EXERCISE BRIEF:
Exclude the pictures, then copy word for word the lines running from the beginning of the records through the line with "Mold Only: No |".

Dataset items:
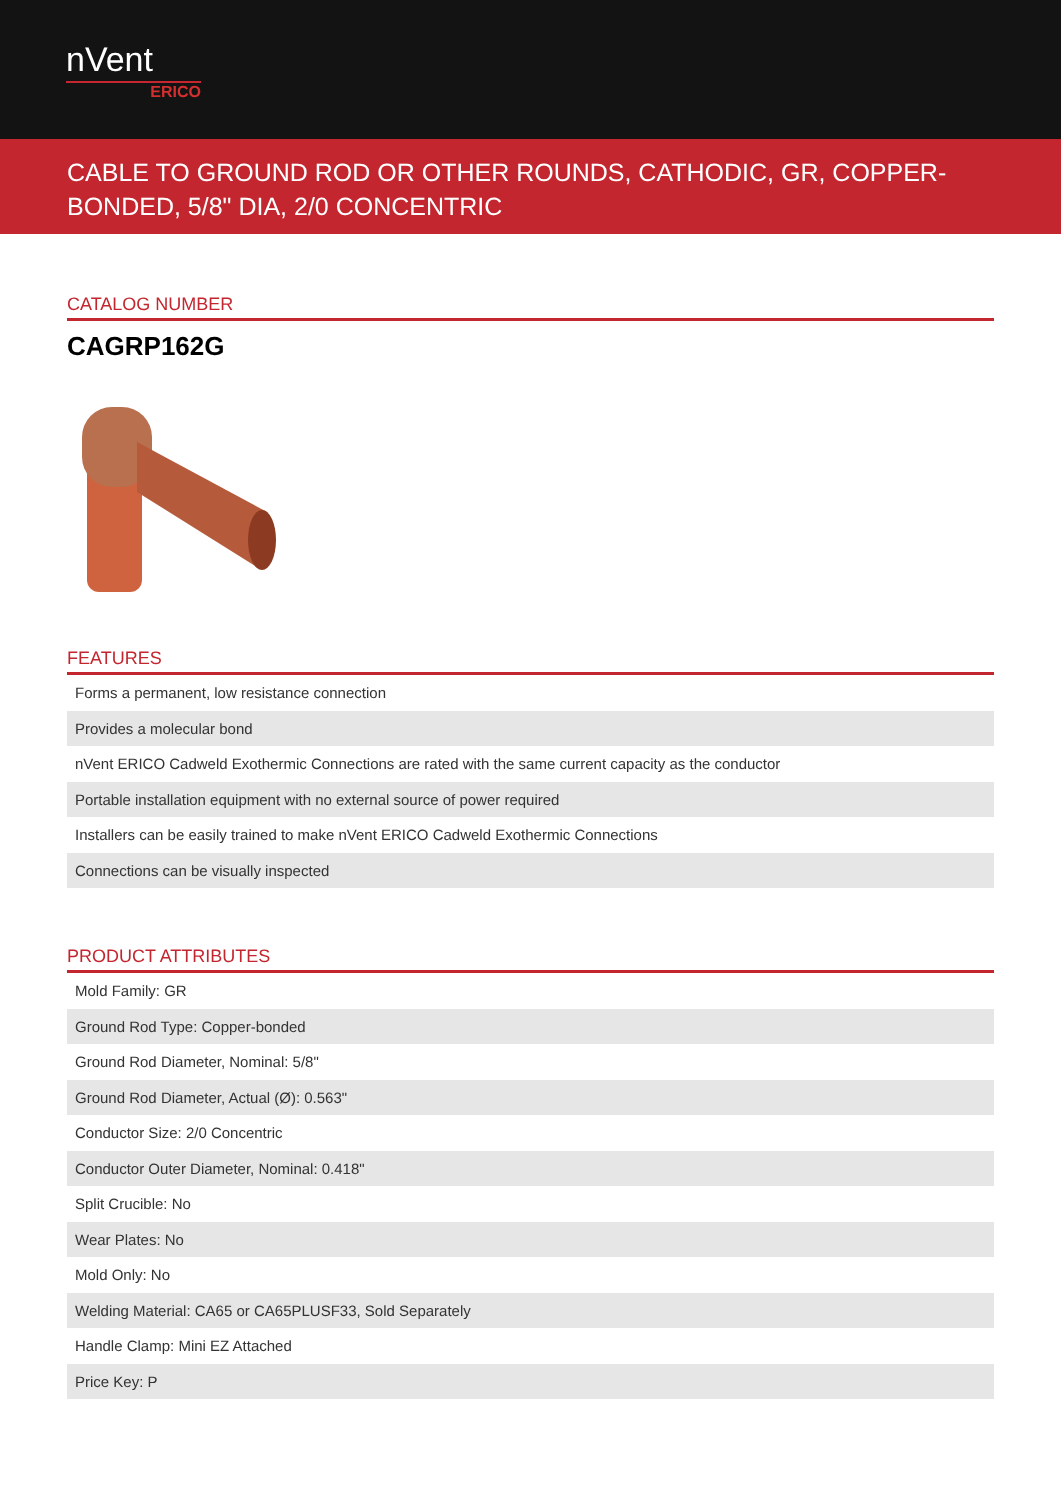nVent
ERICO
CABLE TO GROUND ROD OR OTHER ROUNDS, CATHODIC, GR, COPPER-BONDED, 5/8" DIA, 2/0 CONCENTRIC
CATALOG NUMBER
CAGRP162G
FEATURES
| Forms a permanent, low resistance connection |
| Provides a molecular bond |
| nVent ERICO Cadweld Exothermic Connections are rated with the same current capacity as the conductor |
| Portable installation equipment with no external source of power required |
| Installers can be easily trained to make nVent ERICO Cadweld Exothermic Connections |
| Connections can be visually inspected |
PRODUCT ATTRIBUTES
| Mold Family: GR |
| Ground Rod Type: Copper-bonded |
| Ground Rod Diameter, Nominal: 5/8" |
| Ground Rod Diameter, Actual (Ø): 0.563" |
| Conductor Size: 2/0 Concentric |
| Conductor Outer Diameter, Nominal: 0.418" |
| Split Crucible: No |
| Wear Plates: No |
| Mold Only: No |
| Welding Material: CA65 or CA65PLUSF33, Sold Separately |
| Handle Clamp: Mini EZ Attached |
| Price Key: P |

REPLY:
nVent
ERICO
CABLE TO GROUND ROD OR OTHER ROUNDS, CATHODIC, GR, COPPER-BONDED, 5/8" DIA, 2/0 CONCENTRIC
CATALOG NUMBER
CAGRP162G
FEATURES
| Forms a permanent, low resistance connection |
| Provides a molecular bond |
| nVent ERICO Cadweld Exothermic Connections are rated with the same current capacity as the conductor |
| Portable installation equipment with no external source of power required |
| Installers can be easily trained to make nVent ERICO Cadweld Exothermic Connections |
| Connections can be visually inspected |
PRODUCT ATTRIBUTES
| Mold Family: GR |
| Ground Rod Type: Copper-bonded |
| Ground Rod Diameter, Nominal: 5/8" |
| Ground Rod Diameter, Actual (Ø): 0.563" |
| Conductor Size: 2/0 Concentric |
| Conductor Outer Diameter, Nominal: 0.418" |
| Split Crucible: No |
| Wear Plates: No |
| Mold Only: No |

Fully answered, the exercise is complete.